Segmented Financial Results

To spot trends in Comprehensive Care’s business, it’s important to look at each segment’s revenue.

Amounts in $000’s
06/30/12
06/30/11
At-Risk Behavioral Contracts
7,490
9,526
Administrative Services Only (ASO) Contracts
853
749
At-Risk Pharmacy Contracts
9,781
8,282
Total
18,124
18,557
Comprehensive Care’s revenues segregated per service category for the quarters ending June 30, 2012 and June 30, 2011. Source: Company Filings

Operating revenues from at-risk contracts decreased by 21.4%, or approximately $2.0 million, to $7.5 million for the three months ended June 30, 2012, compared to $9.5 million for the three months ended June 30, 2011. The decrease was primarily attributable to the loss of customers in Missouri, Texas and Wisconsin during the fourth quarter of 2011 that had accounted for $3.2 million of revenue for the three months ended June 30, 2011. This decrease was offset by approximately $1.2 million in additional revenues in 2012 from new and previously existing customers.

Revenue from ASO contracts increased by 13.9%, or approximately $0.1 million, to $0.9 million for the three months ended June 30, 2012, primarily consisting of additional revenue from the expansion of business of previously existing ASO customers.

Pharmacy management revenue increased by 18.1%, or approximately $1.5 million, to $9.8 million for the three months ended June 30, 2012, from approximately $8.3 million for the three months ended June 30, 2011, attributable primarily to a 6.5% increase in membership and a 11% contract rate increase effective January 1, 2012 from our major customer in Puerto Rico.

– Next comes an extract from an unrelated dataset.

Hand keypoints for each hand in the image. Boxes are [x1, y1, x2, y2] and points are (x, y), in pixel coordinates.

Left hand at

Pharmacy costs as a percentage of pharmacy revenue decreased from 104.7% for the three months ended June 30, 2011, to 63.2% for the three months ended June 30, 2012, due to an increase in the contract rate effective January 1, 2012, for the major Puerto Rican customer and the aforementioned $2.2 million contract dispute resolution.

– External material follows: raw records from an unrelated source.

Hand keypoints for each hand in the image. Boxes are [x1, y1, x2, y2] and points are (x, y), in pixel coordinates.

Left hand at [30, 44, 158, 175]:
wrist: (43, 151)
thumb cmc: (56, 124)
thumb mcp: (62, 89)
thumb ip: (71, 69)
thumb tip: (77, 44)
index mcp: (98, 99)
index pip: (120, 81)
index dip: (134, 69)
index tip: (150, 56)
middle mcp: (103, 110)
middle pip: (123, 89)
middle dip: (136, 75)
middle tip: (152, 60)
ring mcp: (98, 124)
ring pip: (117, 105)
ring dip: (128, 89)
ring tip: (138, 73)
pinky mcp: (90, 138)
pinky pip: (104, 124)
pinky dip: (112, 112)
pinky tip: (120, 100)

It’s clear that Pharmacy Management more and more becomes the driver behind the Company’s success. This is also the road CompCare intents to pursue as it’s convinced it can substantially reduce costs in this segment, benefiting both clients and itself.

CompCare has even developed a new Pharmacy Management Program in alliance with PBMs, which allows health plan clients access to the lowest possible prices for both branded and generic drugs. The Program effectively reigns-in the rising costs of drugs for health plans and is offered on a capitated full-risk basis, whereby CompCare guarantees its health plan partner substantial savings. To date, CompCare has signed three new contracts for the Pharmacy Management Program with several others in the pipeline.

Conclusion

Comprehensive Care’s results for the first six months show the Company has turned the corner. Contract adjustments and cost reductions have turned substantial losses into nice profits.

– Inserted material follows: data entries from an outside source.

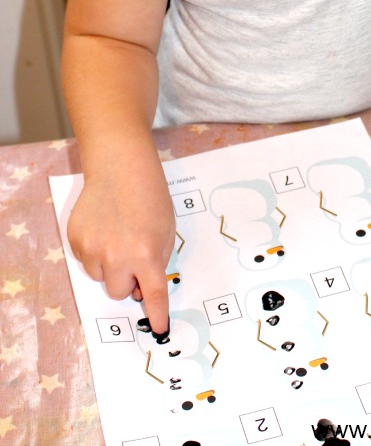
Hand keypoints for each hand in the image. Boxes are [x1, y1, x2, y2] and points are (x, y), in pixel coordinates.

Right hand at [67, 164, 175, 333]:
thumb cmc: (149, 198)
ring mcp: (92, 248)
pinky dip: (94, 251)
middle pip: (119, 292)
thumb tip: (141, 287)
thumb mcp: (166, 230)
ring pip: (100, 277)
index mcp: (146, 254)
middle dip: (127, 280)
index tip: (159, 330)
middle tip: (133, 256)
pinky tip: (103, 227)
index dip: (157, 314)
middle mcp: (117, 256)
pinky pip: (85, 260)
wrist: (120, 169)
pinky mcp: (75, 239)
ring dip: (109, 265)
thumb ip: (156, 261)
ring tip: (117, 235)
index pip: (153, 294)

Additionally, none of the profits thus far realized reflect the Company’s newly-designed, at-risk Pharmacy Management Program which has the added feature of being specifically designed to reduce the Company’s clients’ pharmacy spend by as much as 10%. The Company is looking to realize profits from this program starting in Q1 of next year.

It’s also important to note that no taxes are due on any profits in the foreseeable future because of the Company’s net operating loss carry forward of approximately $38 million.

Thus far, all of the Company’s substantial growth over the past two years has been organic in nature. However, knowing CompCare’s management aggressive growth strategy, it should not be a surprise if they started searching for some nice acquisitions now that the Company has increased its financial strength.